Portrait of a young man or The young man is a mid-nineteenth century watercolor painting by Mirza Gadim Iravani, an Azerbaijani painter. The painting is stored in the National Art Museum of Azerbaijan in Baku. The ornamentality is thoroughly harmonized with volumetric and plastic modeling of the shape as in other paintings by Iravani. Although the portrait was closely related to traditions of the medieval oriental miniature, the artist's interest in the external appearance of a man portrayed in the three-dimensional space of a concrete interior illustrates a crucial development in the Azerbaijani visual arts of the time.

==Description==
A slender young man is portrayed against a background of a wall decorated with fine ornaments and diamond-shaped frames where each diamond is decorated with blue flowers.
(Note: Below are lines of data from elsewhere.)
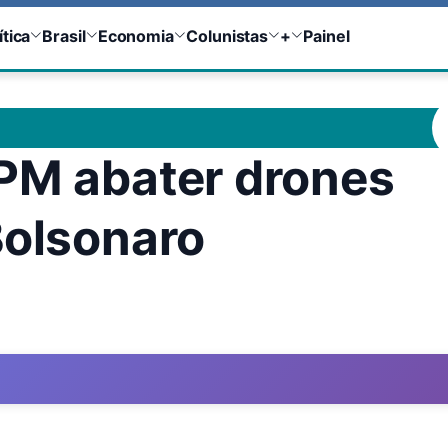
ítica
Brasil
Economia
Colunistas
+
Painel
PM abater drones
Bolsonaro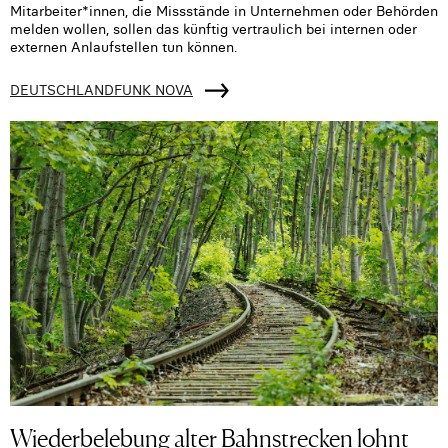
Mitarbeiter*innen, die Missstände in Unternehmen oder Behörden
melden wollen, sollen das künftig vertraulich bei internen oder
externen Anlaufstellen tun können.
DEUTSCHLANDFUNK NOVA
Wiederbelebung alter Bahnstrecken lohnt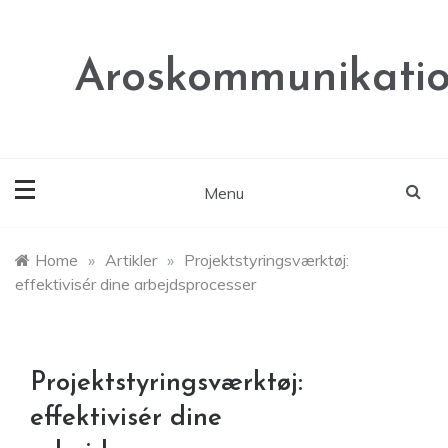
Skip
to
content
Aroskommunikatio
Menu
Home
»
Artikler
»
Projektstyringsværktøj:
effektivisér dine arbejdsprocesser
Projektstyringsværktøj:
effektivisér dine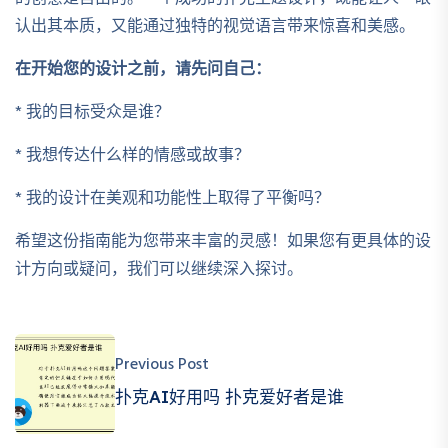
认出其本质，又能通过独特的视觉语言带来惊喜和美感。
在开始您的设计之前，请先问自己：
* 我的目标受众是谁？
* 我想传达什么样的情感或故事？
* 我的设计在美观和功能性上取得了平衡吗？
希望这份指南能为您带来丰富的灵感！如果您有更具体的设
计方向或疑问，我们可以继续深入探讨。
Previous Post
扑克AI好用吗 扑克爱好者是谁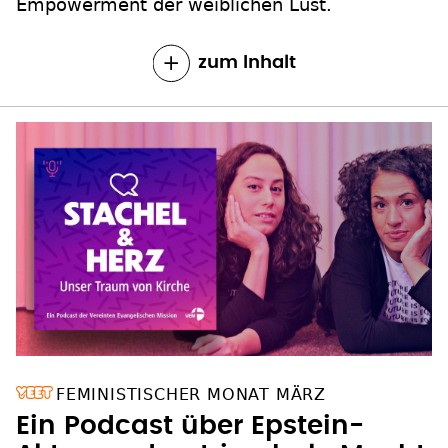
Empowerment der weiblichen Lust.
zum Inhalt
FEMINISTISCHER MONAT MÄRZ
Ein Podcast über Epstein-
The face of the young man is framed with dark shoulder-length hair. A blurry picture of plump lips gives the face a naughty expression. The young man is dressed in an arkhalig made of tirma, with short sleeves. The ends of the garment are decorated with a flower-patterned fringe. The arkhalig is wide open, and a blue shirt is visible underneath. The dark blue trousers complete the brightness of the garments. There is an inscription in the horizontal ochre-colored line:

Portrait of His Excellency, noble Vajullah Mirza. Painted by humble Mirza Gadim Iravani.

An error occurred in the previous reading of this inscription. Thus, the word “navvab” (noble) was thought to be the name of the painter when the painting was first registered in the museum. As a result, the portrait of a young man had been identified as a portrait painted by Mir Mohsun Navvab in his youth.